> To do: Extract exactly those lines that lie between the start of the material and the line with "### Authorization", including both boundary lines and no others.

> Records provided:
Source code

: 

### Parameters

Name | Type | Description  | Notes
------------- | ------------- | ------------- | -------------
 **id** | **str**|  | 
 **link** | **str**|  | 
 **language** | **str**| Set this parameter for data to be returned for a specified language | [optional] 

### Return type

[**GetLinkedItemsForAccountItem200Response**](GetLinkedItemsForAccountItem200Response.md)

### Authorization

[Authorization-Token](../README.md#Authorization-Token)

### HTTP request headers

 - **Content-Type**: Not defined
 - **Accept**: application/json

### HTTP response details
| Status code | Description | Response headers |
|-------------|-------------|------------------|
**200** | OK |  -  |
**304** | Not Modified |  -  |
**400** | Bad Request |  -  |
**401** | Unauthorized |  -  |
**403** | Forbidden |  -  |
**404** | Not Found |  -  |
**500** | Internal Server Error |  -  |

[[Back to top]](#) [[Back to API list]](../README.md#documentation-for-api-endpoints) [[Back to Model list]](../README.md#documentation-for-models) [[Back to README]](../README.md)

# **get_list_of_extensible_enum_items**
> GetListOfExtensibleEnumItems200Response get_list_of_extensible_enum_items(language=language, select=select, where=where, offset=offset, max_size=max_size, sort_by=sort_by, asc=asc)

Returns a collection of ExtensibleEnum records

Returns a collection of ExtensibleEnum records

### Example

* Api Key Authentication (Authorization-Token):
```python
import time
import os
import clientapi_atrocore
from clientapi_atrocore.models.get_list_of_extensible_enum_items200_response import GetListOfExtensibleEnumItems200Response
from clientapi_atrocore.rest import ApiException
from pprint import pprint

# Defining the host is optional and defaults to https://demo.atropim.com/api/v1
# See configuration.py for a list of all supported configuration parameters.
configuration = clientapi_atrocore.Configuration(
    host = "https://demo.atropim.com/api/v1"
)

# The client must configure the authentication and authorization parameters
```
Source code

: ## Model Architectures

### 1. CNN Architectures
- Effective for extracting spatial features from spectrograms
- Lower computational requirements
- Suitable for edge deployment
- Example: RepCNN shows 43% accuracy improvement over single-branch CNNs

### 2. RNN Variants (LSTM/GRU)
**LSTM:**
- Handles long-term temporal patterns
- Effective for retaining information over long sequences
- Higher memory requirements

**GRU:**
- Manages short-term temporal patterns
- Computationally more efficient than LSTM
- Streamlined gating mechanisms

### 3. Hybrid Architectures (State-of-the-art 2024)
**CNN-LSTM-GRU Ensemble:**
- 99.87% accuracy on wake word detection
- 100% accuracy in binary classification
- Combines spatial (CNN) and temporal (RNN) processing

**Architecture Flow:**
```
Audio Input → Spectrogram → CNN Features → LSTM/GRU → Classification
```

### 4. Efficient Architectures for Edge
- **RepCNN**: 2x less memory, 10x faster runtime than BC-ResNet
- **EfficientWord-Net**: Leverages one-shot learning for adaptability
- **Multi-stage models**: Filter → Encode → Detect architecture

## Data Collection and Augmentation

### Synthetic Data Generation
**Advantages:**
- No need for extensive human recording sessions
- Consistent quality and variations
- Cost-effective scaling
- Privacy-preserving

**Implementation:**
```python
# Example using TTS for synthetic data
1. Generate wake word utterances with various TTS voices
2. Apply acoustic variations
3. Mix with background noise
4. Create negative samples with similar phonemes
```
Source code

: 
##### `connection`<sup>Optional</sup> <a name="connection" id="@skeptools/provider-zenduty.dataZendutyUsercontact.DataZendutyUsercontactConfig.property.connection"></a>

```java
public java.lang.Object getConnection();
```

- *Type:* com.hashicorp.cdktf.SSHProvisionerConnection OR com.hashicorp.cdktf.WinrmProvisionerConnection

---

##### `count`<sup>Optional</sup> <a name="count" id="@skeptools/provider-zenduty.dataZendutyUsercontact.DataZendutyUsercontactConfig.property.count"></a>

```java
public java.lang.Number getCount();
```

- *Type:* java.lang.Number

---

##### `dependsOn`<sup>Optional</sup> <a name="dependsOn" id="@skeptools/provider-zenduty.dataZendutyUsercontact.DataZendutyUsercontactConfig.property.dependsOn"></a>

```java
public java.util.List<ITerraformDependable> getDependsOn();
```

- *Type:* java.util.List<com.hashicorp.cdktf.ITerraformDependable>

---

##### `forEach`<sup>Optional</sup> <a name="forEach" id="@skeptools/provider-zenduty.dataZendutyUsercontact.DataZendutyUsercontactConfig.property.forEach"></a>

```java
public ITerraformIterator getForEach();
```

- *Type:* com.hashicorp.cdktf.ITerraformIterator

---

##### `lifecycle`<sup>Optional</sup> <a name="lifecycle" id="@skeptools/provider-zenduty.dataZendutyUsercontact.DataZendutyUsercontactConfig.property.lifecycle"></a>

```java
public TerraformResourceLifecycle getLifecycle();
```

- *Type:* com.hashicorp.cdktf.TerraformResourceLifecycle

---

> Result of the task:
Source code

: 

### Parameters

Name | Type | Description  | Notes
------------- | ------------- | ------------- | -------------
 **id** | **str**|  | 
 **link** | **str**|  | 
 **language** | **str**| Set this parameter for data to be returned for a specified language | [optional] 

### Return type

[**GetLinkedItemsForAccountItem200Response**](GetLinkedItemsForAccountItem200Response.md)

### Authorization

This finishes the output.